Tony Robbins, Ron Paul And Ben Bernanke All Agree: The National Debt Crisis Could Destroy America
Is there one thing that Tony Robbins, Ron Paul and Ben Bernanke can all agree on? Yes, there actually is. Recently they have all come forward with warnings that the national debt crisis could destroy America if something is not done. Unfortunately, our politicians continue to spend us into oblivion as if there will never be any consequences. When Barack Obama took office, the U.S. national debt was 10.6 trillion dollars. Today, it is 15.6 trillion dollars and it is rising at the rate of about 150 million dollars an hour. During the Obama administration so far, the U.S. government has accumulated more debt than it did from 1776 to 1995. The United States now has a debt to GDP ratio of over 100 percent, and another credit rating agency downgraded U.S. debt earlier this month. Any talk of a positive economic future is utter nonsense as long as we are bleeding red ink as a nation far faster than we ever have before. It is absolutely immoral to wreck the financial future of our children and our grandchildren and to leave them with a bill for the greatest mountain of debt in the history of the world, but that is exactly what we are doing. Unless our current debt-based financial system is thrown out, there are only two ways that this game is going to play out. One would involve absolutely bitter austerity and deflation unlike anything ever seen before, and the other would involve nightmarish hyperinflation. Either path would be hellish beyond what most Americans could possibly imagine.
Unfortunately, we are running out of time as a nation. You know that things are late in the game when the head of the Federal Reserve starts using apocalyptic language to talk about the national debt. The following is what Federal Reserve Chairman Ben Bernanke told Congress recently….

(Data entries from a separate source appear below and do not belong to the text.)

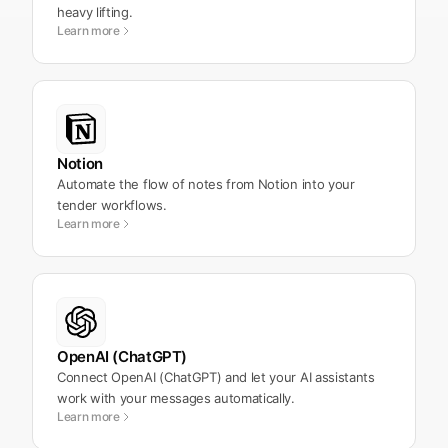
heavy lifting.
Learn more
Notion
Automate the flow of notes from Notion into your
tender workflows.
Learn more
OpenAI (ChatGPT)
Connect OpenAI (ChatGPT) and let your AI assistants
work with your messages automatically.
Learn more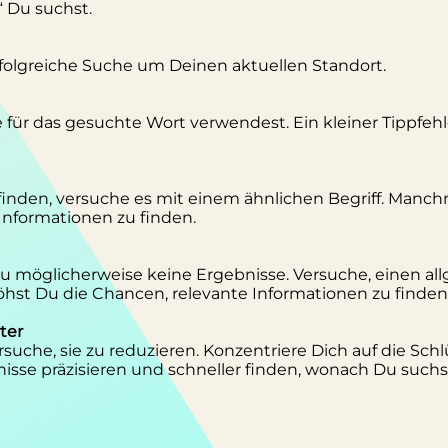
“ Du suchst.
erfolgreiche Suche um Deinen aktuellen Standort.
se für das gesuchte Wort verwendest. Ein kleiner Tippfeh
inden, versuche es mit einem ähnlichen Begriff. Manc
 Informationen zu finden.
 Du möglicherweise keine Ergebnisse. Versuche, einen al
st Du die Chancen, relevante Informationen zu finden
ter
suche, sie zu reduzieren. Konzentriere Dich auf die Schl
isse präzisieren und schneller finden, wonach Du suchs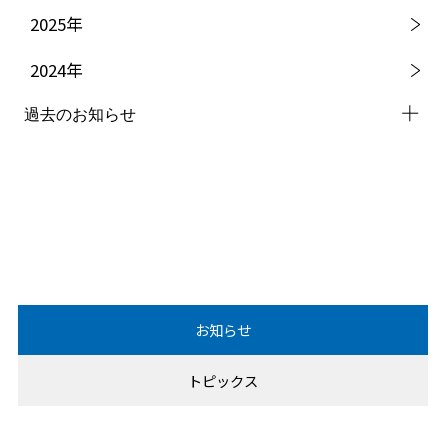
2025
年
2024
年
過去のお知らせ
2023
年
2022
年
2021
年
2020
年
お知らせ
2019
年
トピックス
2018
年
2017
年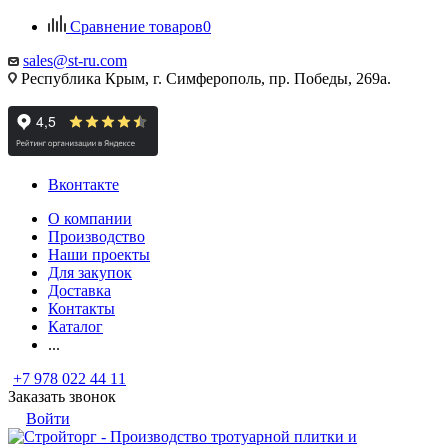
Сравнение товаров
0
sales@st-ru.com
Республика Крым, г. Симферополь, пр. Победы, 269а.
Вконтакте
О компании
Производство
Наши проекты
Для закупок
Доставка
Контакты
Каталог
...
+7 978 022 44 11
Заказать звонок
Войти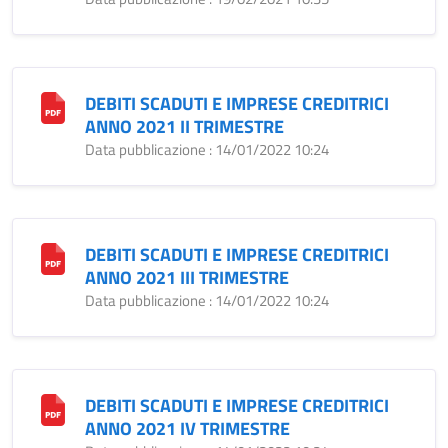
DEBITI SCADUTI E IMPRESE CREDITRICI
ANNO 2021 II TRIMESTRE
Data pubblicazione : 14/01/2022 10:24
DEBITI SCADUTI E IMPRESE CREDITRICI
ANNO 2021 III TRIMESTRE
Data pubblicazione : 14/01/2022 10:24
DEBITI SCADUTI E IMPRESE CREDITRICI
ANNO 2021 IV TRIMESTRE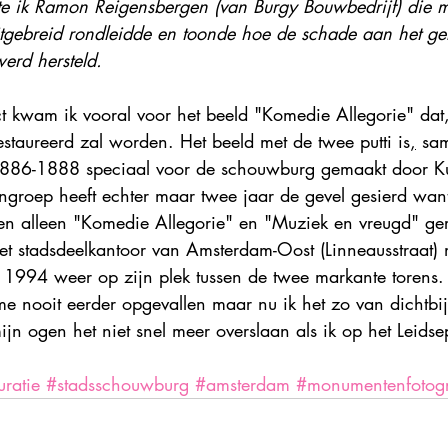
te ik Ramon Reigensbergen (van Burgy Bouwbedrijf) die 
itgebreid rondleidde en toonde hoe de schade aan het g
erd hersteld.
 kwam ik vooral voor het beeld "Komedie Allegorie" dat, 
staureerd zal worden. Het beeld met de twee putti is
,
 sam
1886-1888 speciaal voor de schouwburg gemaakt door K
ngroep heeft echter maar twee jaar de gevel gesierd wan
 alleen "Komedie Allegorie" en "Muziek en vreugd" gere
 het stadsdeelkantoor van Amsterdam-Oost (Linneausstraat
ds 1994 weer op zijn plek tussen de twee markante torens
me nooit eerder opgevallen maar nu ik het zo van dichtbi
n ogen het niet snel meer overslaan als ik op het Leidsep
uratie
#stadsschouwburg
#amsterdam
#monumentenfotog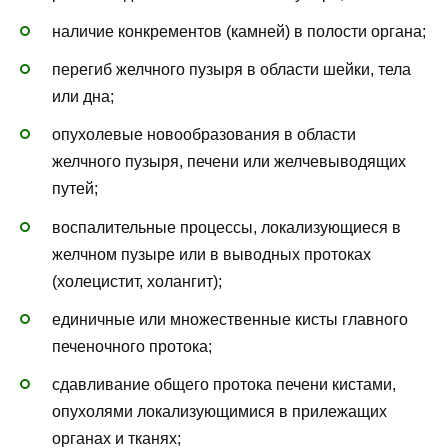
наличие конкрементов (камней) в полости органа;
перегиб желчного пузыря в области шейки, тела
или дна;
опухолевые новообразования в области
желчного пузыря, печени или желчевыводящих
путей;
воспалительные процессы, локализующиеся в
желчном пузыре или в выводных протоках
(холецистит, холангит);
единичные или множественные кисты главного
печеночного протока;
сдавливание общего протока печени кистами,
опухолями локализующимися в прилежащих
органах и тканях;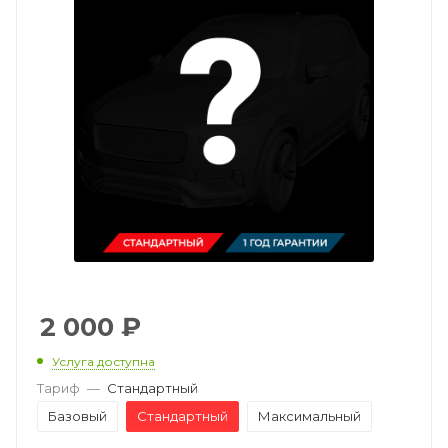
2 000
₽
Услуга доступна
Тариф
—
Стандартный
Базовый
Стандартный
Максимальный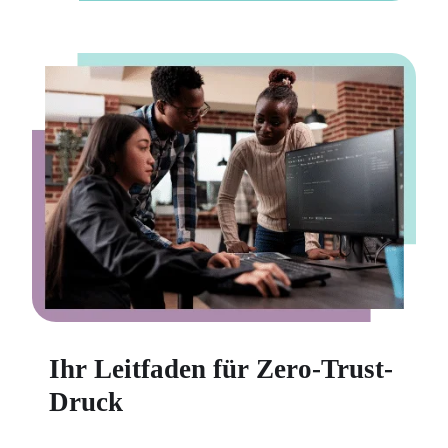
Ihr Leitfaden für Zero-Trust-
Druck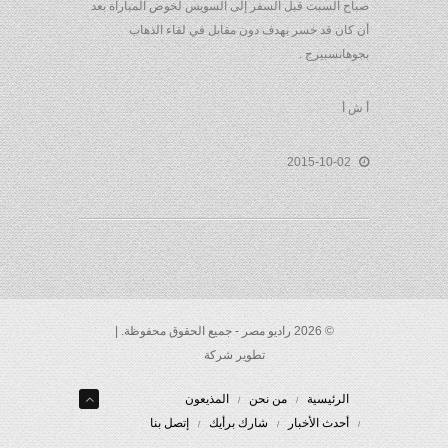
صباح السبت قبل السفر إلى السويس لخوض المباراة بعد
أن كان قد خسر بهدف دون مقابل في لقاء الذهاب
بجوهانسبيرج .
أ ش أ
2015-10-02
© 2026 راديو مصر - جميع الحقوق محفوظة. |
تطوير شركة
الرئيسية
من نحن
المذيعون
أحدث الأخبار
شارك برأيك
إتصل بنا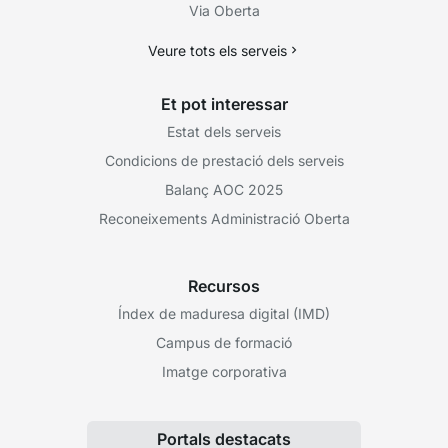
Via Oberta
Veure tots els serveis
Et pot interessar
Estat dels serveis
Condicions de prestació dels serveis
Balanç AOC 2025
Reconeixements Administració Oberta
Recursos
Índex de maduresa digital (IMD)
Campus de formació
Imatge corporativa
Portals destacats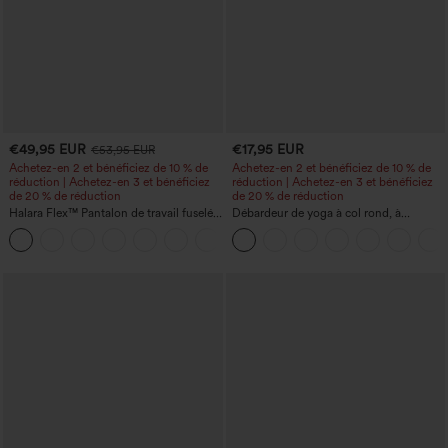
€49,95 EUR
€17,95 EUR
€53,95 EUR
Achetez-en 2 et bénéficiez de 10 % de
Achetez-en 2 et bénéficiez de 10 % de
réduction | Achetez-en 3 et bénéficiez
réduction | Achetez-en 3 et bénéficiez
de 20 % de réduction
de 20 % de réduction
Halara Flex™ Pantalon de travail fuselé,
Débardeur de yoga à col rond, à
uni, taille haute, avec poches
fronces, effet rafraîchissant - UPF50+
+8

Having a large and increasing level of government debt relative to national income runs the risk of serious economic consequences. Over the longer term, the current trajectory of federal debt threatens to crowd out private capital formation and thus reduce productivity growth. To the extent that increasing debt is financed by borrowing from abroad, a growing share of our future income would be devoted to interest payments on foreign-held federal debt. High levels of debt also impair the ability of policymakers to respond effectively to future economic shocks and other adverse events.

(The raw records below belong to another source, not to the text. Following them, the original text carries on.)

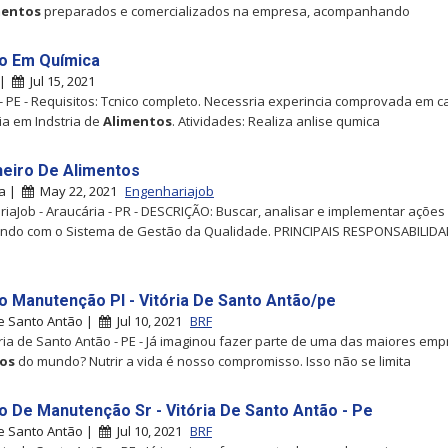
mentos
preparados e comercializados na empresa, acompanhando
o Em Química
 |
Jul 15, 2021
 - PE - Requisitos: Tcnico completo. Necessria experincia comprovada em ca
ia em Indstria de
Alimentos
. Atividades: Realiza anlise qumica
eiro De Alimentos
ia |
May 22, 2021
Engenhariajob
iaJob - Araucária - PR - DESCRIÇÃO: Buscar, analisar e implementar ações
indo com o Sistema de Gestão da Qualidade. PRINCIPAIS RESPONSABILIDA
o Manutenção Pl - Vitória De Santo Antão/pe
de Santo Antão |
Jul 10, 2021
BRF
tória de Santo Antão - PE - Já imaginou fazer parte de uma das maiores em
os
do mundo? Nutrir a vida é nosso compromisso. Isso não se limita
o De Manutenção Sr - Vitória De Santo Antão - Pe
de Santo Antão |
Jul 10, 2021
BRF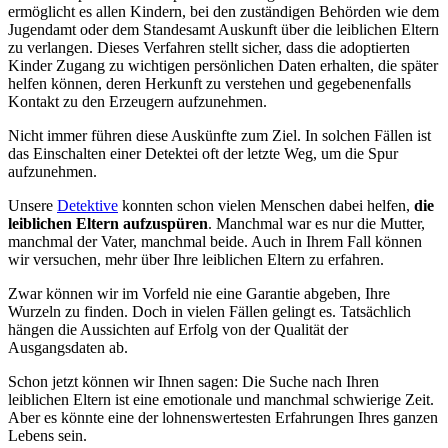
ermöglicht es allen Kindern, bei den zuständigen Behörden wie dem
Jugendamt oder dem Standesamt Auskunft über die leiblichen Eltern
zu verlangen. Dieses Verfahren stellt sicher, dass die adoptierten
Kinder Zugang zu wichtigen persönlichen Daten erhalten, die später
helfen können, deren Herkunft zu verstehen und gegebenenfalls
Kontakt zu den Erzeugern aufzunehmen.
Nicht immer führen diese Auskünfte zum Ziel. In solchen Fällen ist
das Einschalten einer Detektei oft der letzte Weg, um die Spur
aufzunehmen.
Unsere
Detektive
konnten schon vielen Menschen dabei helfen,
die
leiblichen Eltern aufzuspüren
. Manchmal war es nur die Mutter,
manchmal der Vater, manchmal beide. Auch in Ihrem Fall können
wir versuchen, mehr über Ihre leiblichen Eltern zu erfahren.
Zwar können wir im Vorfeld nie eine Garantie abgeben, Ihre
Wurzeln zu finden. Doch in vielen Fällen gelingt es. Tatsächlich
hängen die Aussichten auf Erfolg von der Qualität der
Ausgangsdaten ab.
Schon jetzt können wir Ihnen sagen: Die Suche nach Ihren
leiblichen Eltern ist eine emotionale und manchmal schwierige Zeit.
Aber es könnte eine der lohnenswertesten Erfahrungen Ihres ganzen
Lebens sein.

Even the prospect of unsustainable deficits has costs, including an increased possibility of a sudden fiscal crisis. As we have seen in a number of countries recently, interest rates can soar quickly if investors lose confidence in the ability of a government to manage its fiscal policy. Although historical experience and economic theory do not indicate the exact threshold at which the perceived risks associated with the U.S. public debt would increase markedly, we can be sure that, without corrective action, our fiscal trajectory will move the nation ever closer to that point.